The report said HCSWs delivered intimate personal care to vulnerable patients and had access to confidential records, but often worked without supervision from nurses and were only required to have Criminal Records Bureau checks.
‘No protection for patients’
“There is almost no protection available to patients or the public,” said the inquiry by Robert Francis QC. “There are no minimum standards of training or competence. Should a healthcare support worker be dismissed by an employer for being unfit to undertake this form of work, there is no system which prevents the worker being re-engaged by another employer, or even to ensure that a prospective employer is aware of any adverse past history.”
The proposed register would be managed by the Nursing and Midwifery Council and would be complemented by a code of conduct and training standards for HCSWs; however, the nurses’ regulator would not, in the first instance, have the power to investigate or sanction breaches of the code.

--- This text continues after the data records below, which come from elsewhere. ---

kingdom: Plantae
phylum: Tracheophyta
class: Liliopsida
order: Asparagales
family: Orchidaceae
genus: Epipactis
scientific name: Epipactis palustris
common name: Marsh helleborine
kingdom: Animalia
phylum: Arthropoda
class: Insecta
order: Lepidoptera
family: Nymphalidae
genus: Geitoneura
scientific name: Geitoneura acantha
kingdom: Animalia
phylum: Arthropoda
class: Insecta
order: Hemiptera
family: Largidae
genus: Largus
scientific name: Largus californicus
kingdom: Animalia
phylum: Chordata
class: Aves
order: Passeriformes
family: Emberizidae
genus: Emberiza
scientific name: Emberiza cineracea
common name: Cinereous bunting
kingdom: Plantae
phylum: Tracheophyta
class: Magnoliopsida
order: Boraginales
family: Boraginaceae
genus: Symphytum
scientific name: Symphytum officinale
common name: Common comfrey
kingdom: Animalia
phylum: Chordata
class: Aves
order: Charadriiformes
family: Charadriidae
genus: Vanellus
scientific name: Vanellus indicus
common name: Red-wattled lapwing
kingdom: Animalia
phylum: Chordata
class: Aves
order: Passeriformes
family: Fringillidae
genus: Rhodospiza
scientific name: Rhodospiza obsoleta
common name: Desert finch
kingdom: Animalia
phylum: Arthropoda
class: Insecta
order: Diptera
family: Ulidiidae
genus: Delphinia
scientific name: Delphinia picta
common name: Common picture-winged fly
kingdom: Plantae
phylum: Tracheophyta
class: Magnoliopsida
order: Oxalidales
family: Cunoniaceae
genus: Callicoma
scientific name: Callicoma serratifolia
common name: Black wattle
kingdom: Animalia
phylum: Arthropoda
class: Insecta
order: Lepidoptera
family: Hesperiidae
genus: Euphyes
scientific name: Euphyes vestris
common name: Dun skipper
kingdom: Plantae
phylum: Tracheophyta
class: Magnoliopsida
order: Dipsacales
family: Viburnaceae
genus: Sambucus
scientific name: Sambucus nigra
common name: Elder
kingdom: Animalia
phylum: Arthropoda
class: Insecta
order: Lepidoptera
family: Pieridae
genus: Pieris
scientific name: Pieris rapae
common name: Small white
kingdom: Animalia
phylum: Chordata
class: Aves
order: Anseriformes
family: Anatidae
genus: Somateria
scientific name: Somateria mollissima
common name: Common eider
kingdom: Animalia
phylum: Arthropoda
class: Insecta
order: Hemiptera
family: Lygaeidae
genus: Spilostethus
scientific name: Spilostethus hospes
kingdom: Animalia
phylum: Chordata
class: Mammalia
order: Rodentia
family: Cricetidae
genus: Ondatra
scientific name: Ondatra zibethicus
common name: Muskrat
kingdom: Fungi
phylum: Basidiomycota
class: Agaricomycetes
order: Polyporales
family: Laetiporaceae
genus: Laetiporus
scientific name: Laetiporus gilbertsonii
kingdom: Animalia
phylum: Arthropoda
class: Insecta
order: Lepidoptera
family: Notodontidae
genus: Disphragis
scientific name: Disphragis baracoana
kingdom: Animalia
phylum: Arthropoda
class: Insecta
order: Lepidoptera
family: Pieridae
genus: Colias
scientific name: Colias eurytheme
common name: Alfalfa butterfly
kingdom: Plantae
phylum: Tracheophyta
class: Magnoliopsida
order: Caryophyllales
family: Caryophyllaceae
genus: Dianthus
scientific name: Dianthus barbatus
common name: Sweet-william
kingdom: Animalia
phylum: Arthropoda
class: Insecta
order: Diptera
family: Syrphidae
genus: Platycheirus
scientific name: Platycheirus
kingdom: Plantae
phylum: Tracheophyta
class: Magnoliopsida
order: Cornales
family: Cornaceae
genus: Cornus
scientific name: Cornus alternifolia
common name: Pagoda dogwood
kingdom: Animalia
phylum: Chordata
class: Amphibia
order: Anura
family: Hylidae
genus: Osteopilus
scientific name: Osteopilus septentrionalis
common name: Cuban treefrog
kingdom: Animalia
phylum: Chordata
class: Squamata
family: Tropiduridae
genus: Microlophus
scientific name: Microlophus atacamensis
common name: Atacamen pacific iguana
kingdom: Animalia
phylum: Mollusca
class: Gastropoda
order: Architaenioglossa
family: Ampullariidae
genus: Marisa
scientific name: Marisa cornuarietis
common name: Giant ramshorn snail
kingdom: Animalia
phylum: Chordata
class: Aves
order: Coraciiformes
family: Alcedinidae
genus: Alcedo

Crucially, Francis said the register should apply to HCSWs in care homes and specialist hospitals, such as those for people with mental health problems or learning disabilities, as well as those in acute hospitals. The recommendation would also have implications for other staff working in direct care roles across adult social care.
Implications for adult care staff
Minimum training standards and a code of conduct for both HCSWs and adult social care staff are due to be published shortly by workforce development councils Skills for Care and Skills for Health. At the same time, the Health and Care Professions Council is developing plans for a “negative register” for adult care staff; there would be no requirement to register but the HCPC would investigate serious complaints against relevant staff and those found unfit to practise would be prevented from taking other jobs.
Were the government to accept Francis’s proposal, it would need to address issues such as whether HCSWs and adult social care staff should be subject to different regulatory regimes operated by different regulators, but bound by the same code of conduct.
The Mid Staffordshire inquiry also proposed that nurses, including those in care homes and specialist hospitals, should face regular revalidation of their fitness to practise, along the lines recently introduced for doctors by the General Medical Council.
Francis stopped short of recommending the regulation of senior managers in healthcare; however, he proposed that they should be subject to a code of conduct and standards, with serious breaches leading to them being barred from holding senior roles.